Written By Jesse Sampson And Presented By Chuck Leaver CEO Ziften
In the first post on edit distance, we took a look at hunting for malicious executables with edit distance (i.e., how many character modifications it takes to make two matching text strings). Now let’s take a look at how we can utilize edit distance to search for destructive domains, and how we can utilize edit distance functions that can be integrated with other domain functions to identify suspect activity.
Background to this Case Study
What are bad actors doing with malicious domains? It may be merely using a similar spelling of a common domain name to fool careless users into viewing advertisements or picking up adware. Genuine sites are gradually picking up on this strategy, in some cases called typo-squatting.
Other harmful domains are the product of domain generation algorithms, which can be used to do all kinds of dubious things like avert countermeasures that obstruct known jeopardized sites, or overwhelm domain servers in a dispersed DOS attack. Older versions use randomly-generated strings, while more advanced ones include tricks like injecting typical words, further confusing defenders.
Edit distance can assist with both usage cases: here we will find out how. Initially, we’ll exclude common domain names, considering that these are typically safe. And, a list of typical domain names supplies a baseline for discovering anomalies. One good source is Quantcast. For this discussion, we will stay with domain names and prevent subdomains (e.g. ziften.com, not www.ziften.com).
After data cleansing, we compare each candidate domain name (input data observed in the wild by Ziften) to its potential next-door neighbors in the exact same top level domain (the last part of a domain name – classically.com,. org, and so on but now can be nearly anything). The fundamental task is to discover the nearby neighbor in regards to edit distance. By finding domain names that are one step away from their closest neighbor, we can easily identify typo-ed domain names. By discovering domain names far from their neighbor (the stabilized edit distance we presented in the first post is beneficial here), we can likewise discover anomalous domain names in the edit distance space.
What were the Results?
Let’s take a look at how these results appear in real life. Be careful when browsing to these domains since they could include destructive material!
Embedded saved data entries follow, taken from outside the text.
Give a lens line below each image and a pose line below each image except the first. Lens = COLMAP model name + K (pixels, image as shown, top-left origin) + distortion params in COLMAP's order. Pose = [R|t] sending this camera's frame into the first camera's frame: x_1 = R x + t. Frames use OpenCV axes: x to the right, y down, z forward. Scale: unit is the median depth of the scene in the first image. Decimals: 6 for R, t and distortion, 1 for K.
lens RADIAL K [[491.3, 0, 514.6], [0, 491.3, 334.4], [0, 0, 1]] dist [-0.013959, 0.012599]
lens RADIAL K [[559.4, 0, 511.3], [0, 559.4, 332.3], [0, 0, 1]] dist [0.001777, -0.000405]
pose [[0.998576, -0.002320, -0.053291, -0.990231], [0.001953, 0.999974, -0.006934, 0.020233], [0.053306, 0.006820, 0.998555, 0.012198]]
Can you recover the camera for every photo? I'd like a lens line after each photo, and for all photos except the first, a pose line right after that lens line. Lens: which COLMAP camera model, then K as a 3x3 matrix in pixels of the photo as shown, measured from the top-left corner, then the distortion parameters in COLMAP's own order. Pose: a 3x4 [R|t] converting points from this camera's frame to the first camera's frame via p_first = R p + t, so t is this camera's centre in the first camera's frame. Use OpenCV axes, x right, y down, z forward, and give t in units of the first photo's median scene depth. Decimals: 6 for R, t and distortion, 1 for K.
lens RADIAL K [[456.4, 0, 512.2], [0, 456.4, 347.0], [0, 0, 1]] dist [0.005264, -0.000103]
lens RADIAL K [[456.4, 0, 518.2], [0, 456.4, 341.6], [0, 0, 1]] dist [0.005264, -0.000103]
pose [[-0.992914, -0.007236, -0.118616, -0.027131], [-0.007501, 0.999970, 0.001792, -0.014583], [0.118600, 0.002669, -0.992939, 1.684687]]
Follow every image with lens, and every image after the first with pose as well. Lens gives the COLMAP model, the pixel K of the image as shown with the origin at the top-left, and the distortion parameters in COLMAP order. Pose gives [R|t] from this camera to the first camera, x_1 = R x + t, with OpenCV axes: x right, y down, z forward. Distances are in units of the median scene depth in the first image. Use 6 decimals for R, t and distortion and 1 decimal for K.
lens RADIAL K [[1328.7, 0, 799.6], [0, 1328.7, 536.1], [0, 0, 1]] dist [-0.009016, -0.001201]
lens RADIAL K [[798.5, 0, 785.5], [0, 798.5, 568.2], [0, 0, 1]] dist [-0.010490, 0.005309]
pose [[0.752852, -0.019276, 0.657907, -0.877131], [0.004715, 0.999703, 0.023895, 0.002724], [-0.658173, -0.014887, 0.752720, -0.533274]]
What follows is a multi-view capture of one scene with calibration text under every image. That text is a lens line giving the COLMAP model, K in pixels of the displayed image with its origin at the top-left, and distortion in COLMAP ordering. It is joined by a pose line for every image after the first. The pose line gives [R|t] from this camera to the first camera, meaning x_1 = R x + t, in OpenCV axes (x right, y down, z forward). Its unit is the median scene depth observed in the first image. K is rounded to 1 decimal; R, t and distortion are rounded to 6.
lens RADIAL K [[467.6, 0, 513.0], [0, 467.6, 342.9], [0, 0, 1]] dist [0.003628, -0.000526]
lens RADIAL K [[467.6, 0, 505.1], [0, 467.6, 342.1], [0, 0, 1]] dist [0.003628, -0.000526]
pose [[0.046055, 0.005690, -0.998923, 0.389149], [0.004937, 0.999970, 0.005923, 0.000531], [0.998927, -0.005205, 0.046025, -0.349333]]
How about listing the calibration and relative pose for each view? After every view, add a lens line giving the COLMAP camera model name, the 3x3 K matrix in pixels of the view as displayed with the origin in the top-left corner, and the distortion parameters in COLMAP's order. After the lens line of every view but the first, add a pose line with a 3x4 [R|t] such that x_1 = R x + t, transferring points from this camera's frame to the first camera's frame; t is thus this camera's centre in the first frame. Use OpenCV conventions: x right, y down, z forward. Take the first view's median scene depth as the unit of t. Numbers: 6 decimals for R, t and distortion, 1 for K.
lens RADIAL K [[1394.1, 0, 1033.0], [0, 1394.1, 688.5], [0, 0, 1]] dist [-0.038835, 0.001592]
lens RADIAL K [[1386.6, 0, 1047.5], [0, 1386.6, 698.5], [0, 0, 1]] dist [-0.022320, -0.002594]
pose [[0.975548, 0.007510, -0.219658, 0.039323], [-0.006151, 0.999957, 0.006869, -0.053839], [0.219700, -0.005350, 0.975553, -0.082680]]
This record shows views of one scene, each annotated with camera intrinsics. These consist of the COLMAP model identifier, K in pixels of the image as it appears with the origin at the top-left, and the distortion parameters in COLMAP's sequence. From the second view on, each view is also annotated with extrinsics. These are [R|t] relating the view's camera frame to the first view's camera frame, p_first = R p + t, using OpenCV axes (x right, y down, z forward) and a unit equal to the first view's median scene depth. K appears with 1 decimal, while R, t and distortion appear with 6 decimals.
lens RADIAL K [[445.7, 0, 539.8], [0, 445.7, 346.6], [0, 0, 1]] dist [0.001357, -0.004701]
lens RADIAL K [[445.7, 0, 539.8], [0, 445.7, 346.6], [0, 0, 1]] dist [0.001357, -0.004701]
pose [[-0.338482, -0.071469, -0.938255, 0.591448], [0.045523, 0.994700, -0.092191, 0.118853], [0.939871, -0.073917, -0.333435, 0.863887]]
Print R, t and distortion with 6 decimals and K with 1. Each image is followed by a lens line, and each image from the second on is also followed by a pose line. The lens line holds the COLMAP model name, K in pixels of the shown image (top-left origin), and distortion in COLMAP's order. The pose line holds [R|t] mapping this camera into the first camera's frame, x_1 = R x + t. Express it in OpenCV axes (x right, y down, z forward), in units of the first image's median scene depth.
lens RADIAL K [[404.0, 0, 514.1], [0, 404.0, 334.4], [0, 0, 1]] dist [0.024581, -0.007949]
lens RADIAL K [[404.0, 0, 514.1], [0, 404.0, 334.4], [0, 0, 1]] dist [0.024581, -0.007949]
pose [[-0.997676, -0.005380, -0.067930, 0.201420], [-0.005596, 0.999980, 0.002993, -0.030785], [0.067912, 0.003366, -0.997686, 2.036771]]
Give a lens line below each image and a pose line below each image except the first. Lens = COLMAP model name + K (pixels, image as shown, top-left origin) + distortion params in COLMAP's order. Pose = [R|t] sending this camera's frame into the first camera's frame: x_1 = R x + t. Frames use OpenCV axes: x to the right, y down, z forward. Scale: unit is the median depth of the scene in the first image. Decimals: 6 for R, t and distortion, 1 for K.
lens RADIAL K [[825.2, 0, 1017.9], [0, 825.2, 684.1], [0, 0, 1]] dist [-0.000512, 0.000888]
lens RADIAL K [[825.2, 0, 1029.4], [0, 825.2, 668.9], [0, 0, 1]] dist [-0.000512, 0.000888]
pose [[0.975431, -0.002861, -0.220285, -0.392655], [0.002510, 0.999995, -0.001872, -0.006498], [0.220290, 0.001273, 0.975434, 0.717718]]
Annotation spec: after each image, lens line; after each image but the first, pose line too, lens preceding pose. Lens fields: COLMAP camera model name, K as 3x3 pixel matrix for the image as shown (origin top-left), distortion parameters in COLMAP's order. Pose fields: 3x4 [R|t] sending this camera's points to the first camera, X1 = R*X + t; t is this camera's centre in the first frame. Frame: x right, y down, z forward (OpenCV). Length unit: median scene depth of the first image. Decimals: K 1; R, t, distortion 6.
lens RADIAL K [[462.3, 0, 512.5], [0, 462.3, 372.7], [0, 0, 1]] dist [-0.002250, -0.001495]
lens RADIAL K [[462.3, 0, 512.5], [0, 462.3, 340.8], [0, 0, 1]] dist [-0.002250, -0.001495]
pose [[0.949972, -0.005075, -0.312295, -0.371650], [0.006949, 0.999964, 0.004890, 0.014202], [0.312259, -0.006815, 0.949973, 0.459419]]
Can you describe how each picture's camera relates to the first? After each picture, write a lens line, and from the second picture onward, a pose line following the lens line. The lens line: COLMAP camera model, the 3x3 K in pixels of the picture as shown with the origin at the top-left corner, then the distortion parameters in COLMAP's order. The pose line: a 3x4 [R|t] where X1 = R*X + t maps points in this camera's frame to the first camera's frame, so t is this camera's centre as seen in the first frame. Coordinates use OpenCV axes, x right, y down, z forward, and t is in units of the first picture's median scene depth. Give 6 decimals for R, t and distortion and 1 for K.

Here are a few possible typos. Typo squatters target popular domains given that there are more chances somebody will go to them. Several of these are suspect according to our danger feed partners, but there are some false positives as well with adorable names like “wikipedal”.
So now we have developed 2 helpful edit distance metrics for hunting. Not only that, we have 3 features to possibly add to a machine learning model: rank of nearest next-door neighbor, distance from neighbor, and edit distance 1 from next-door neighbor, indicating a threat of typo shenanigans. Other features that might play well with these are other lexical functions like word and n-gram distributions, entropy, and the length of the string – and network functions like the number of unsuccessful DNS demands.
Simplified Code that you can Experiment with
Here is a streamlined version of the code to play with! Developed on HP Vertica, however this SQL should function with many sophisticated databases. Keep in mind the Vertica editDistance function might vary in other executions (e.g. levenshtein in Postgres or UTL_MATCH. EDIT_DISTANCE in Oracle).